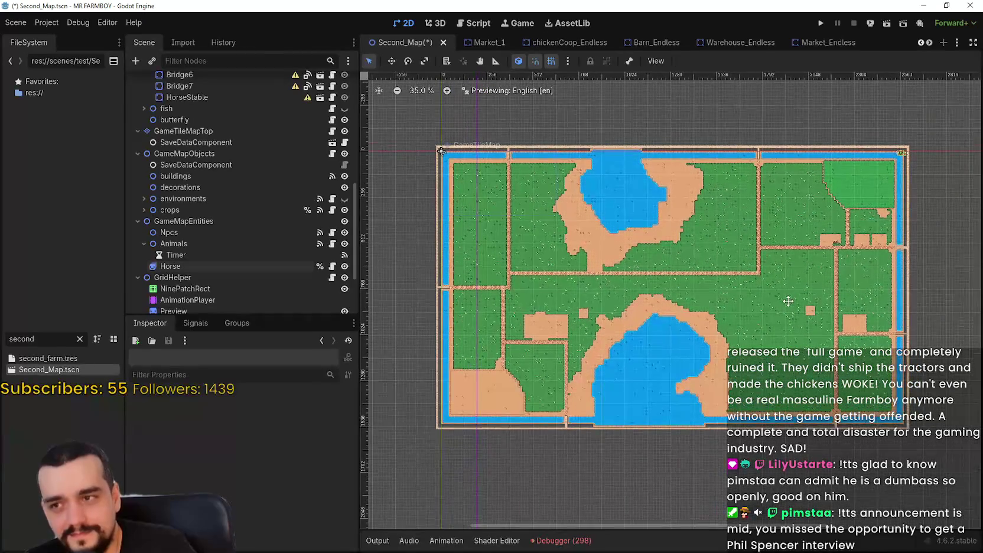
pyautogui.moveTo(789, 302); pyautogui.dragTo(790, 314)
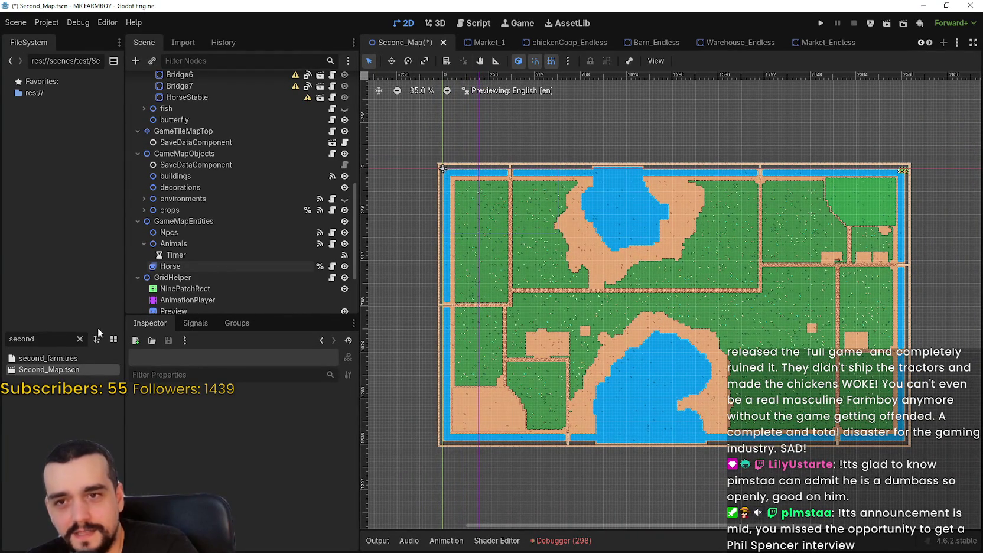
pyautogui.write('test')
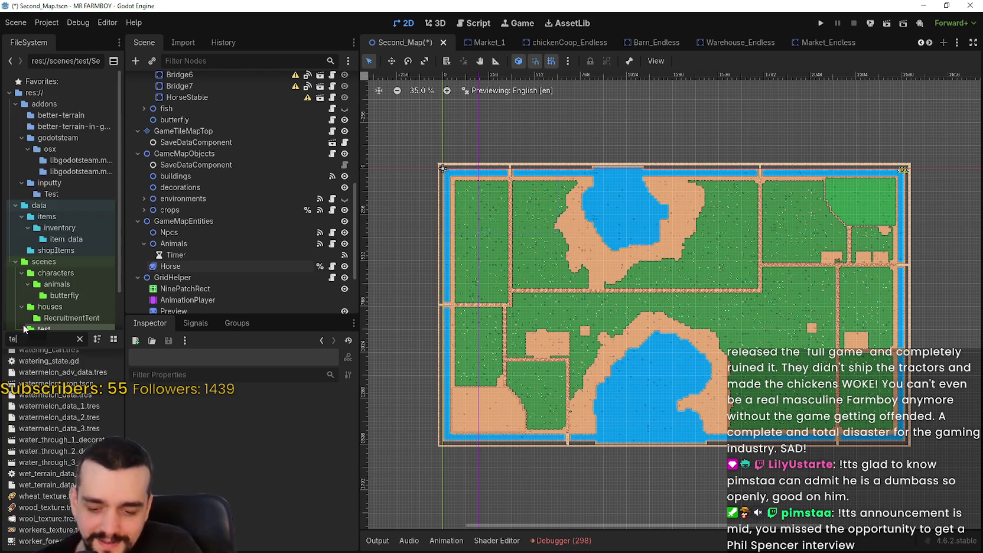
# Open test_scene_everything.tscn and scroll through the open scene tabs.
pyautogui.click(80, 392)
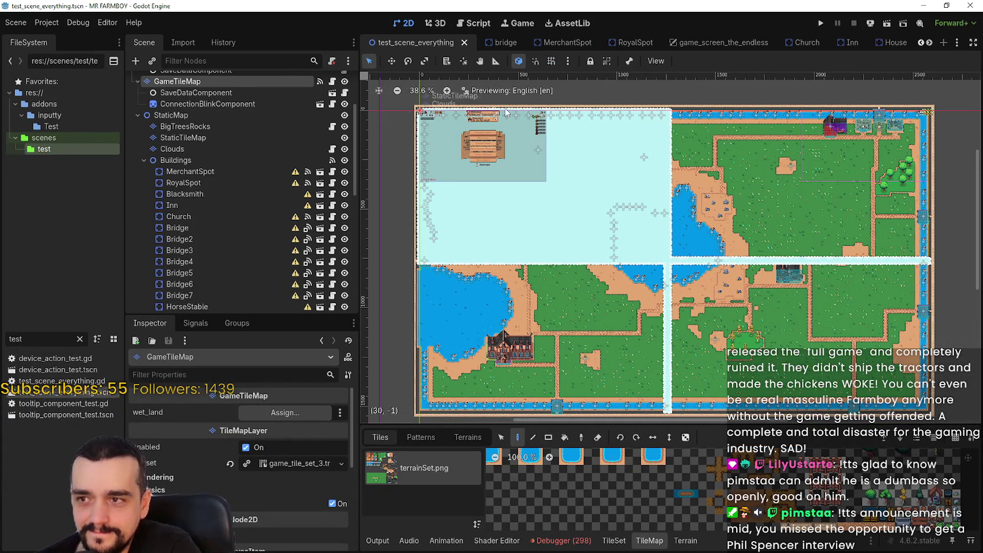
pyautogui.click(929, 42)
pyautogui.click(930, 42)
pyautogui.click(930, 43)
pyautogui.click(929, 42)
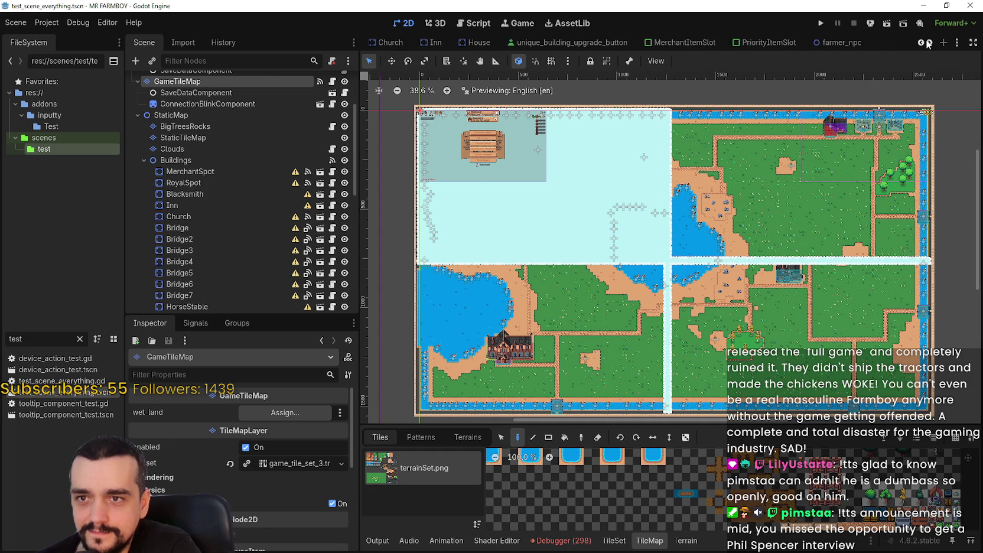
# Replace the FileSystem filter with 'second' and select the Second_Map scene file.
pyautogui.moveTo(35, 339); pyautogui.dragTo(2, 335)
pyautogui.write('second')
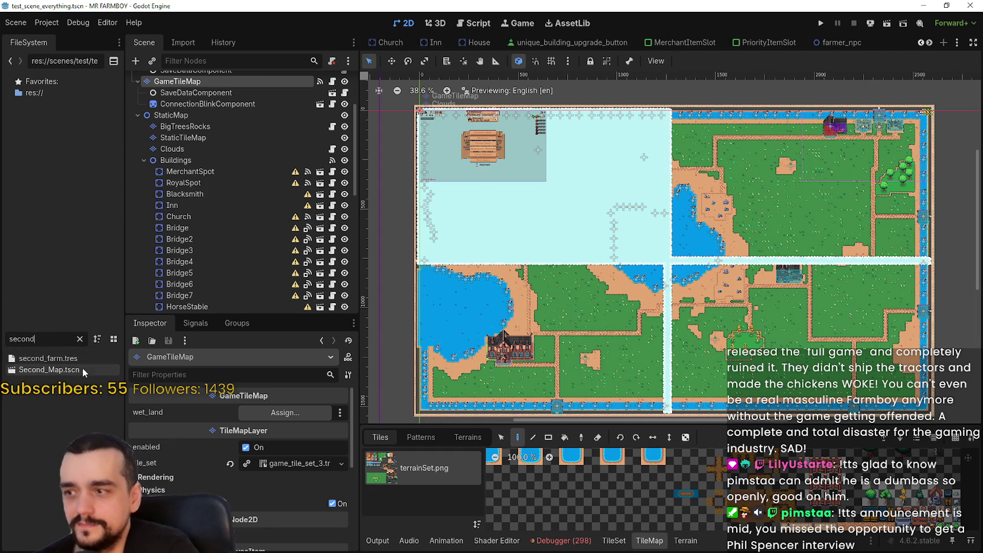
pyautogui.click(77, 369)
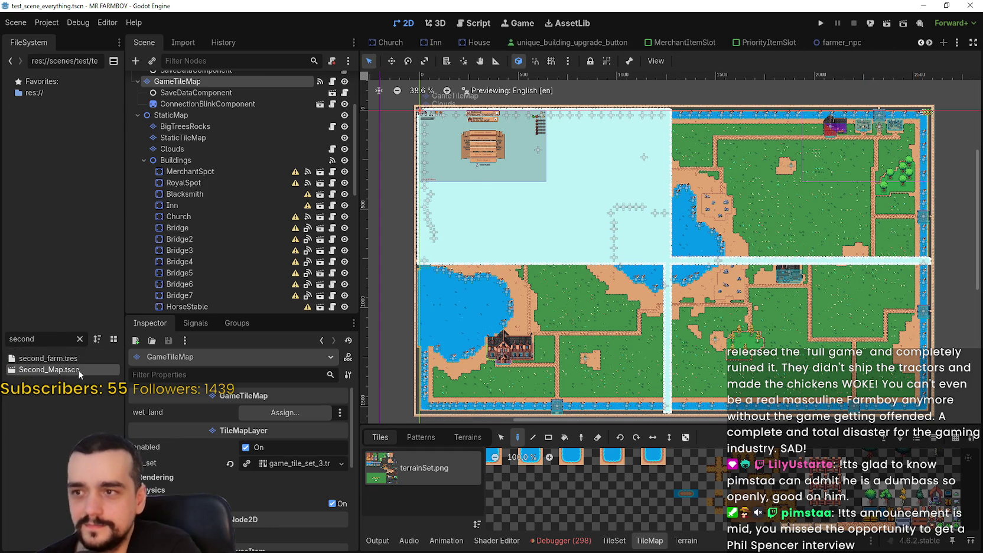
# Open Second_Map.tscn in the editor.
pyautogui.doubleClick(80, 371)
pyautogui.scroll(-2, 628, 231)
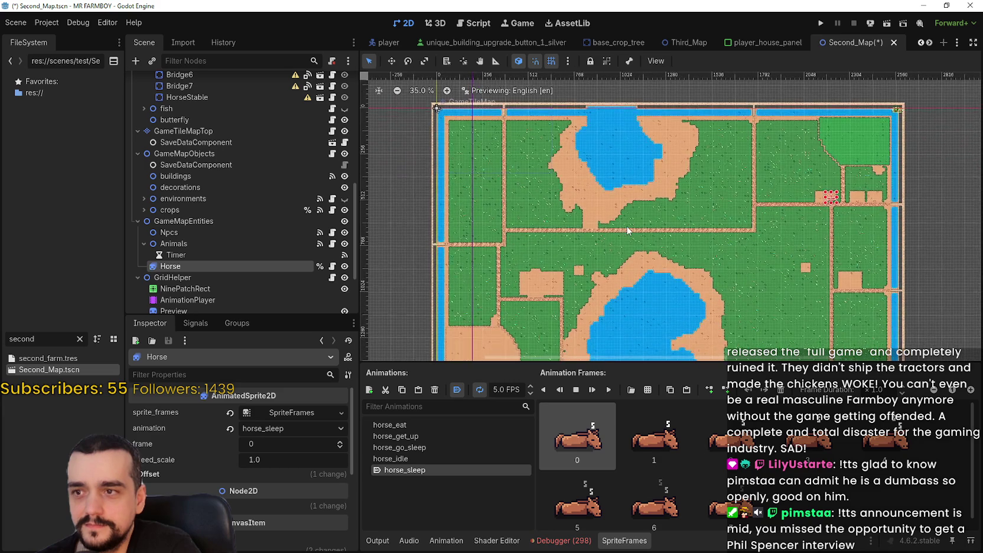
pyautogui.scroll(1, 629, 231)
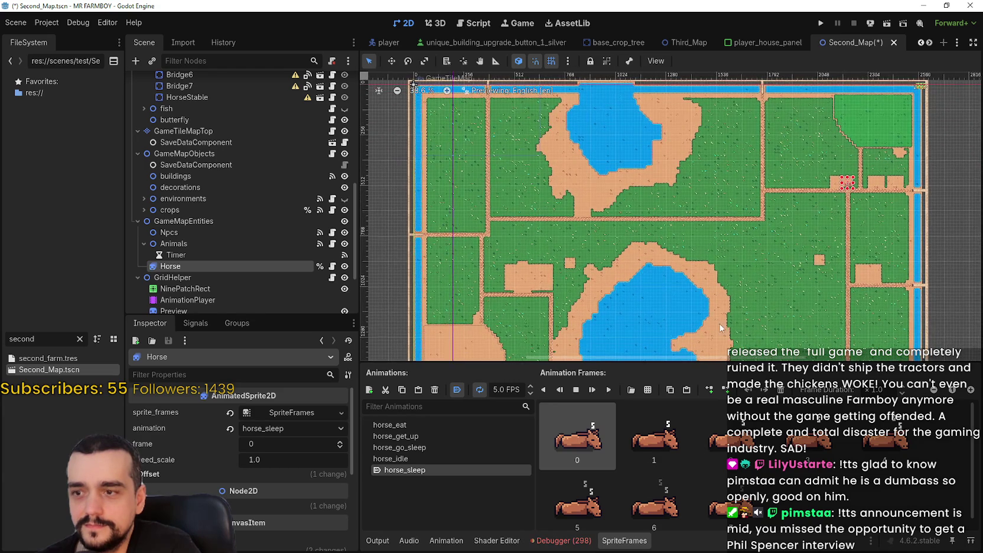
pyautogui.scroll(-1, 719, 293)
pyautogui.scroll(1, 713, 325)
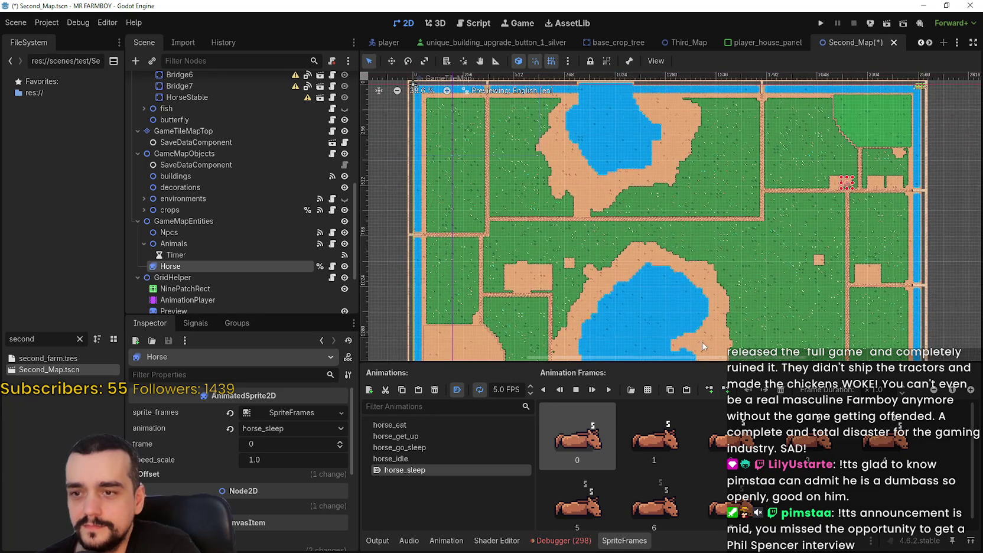
# Collapse the SpriteFrames panel, turn off Grid Snap, and bring up Snipping Tool.
pyautogui.click(619, 547)
pyautogui.scroll(2, 587, 365)
pyautogui.moveTo(587, 365); pyautogui.dragTo(584, 379)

○ ○ ○ ○ ○

Description of the task
Your answer should be each line of the data that contains the word "moveTo", copied as it stands.

Written answer
pyautogui.moveTo(789, 302); pyautogui.dragTo(790, 314)
pyautogui.moveTo(35, 339); pyautogui.dragTo(2, 335)
pyautogui.moveTo(587, 365); pyautogui.dragTo(584, 379)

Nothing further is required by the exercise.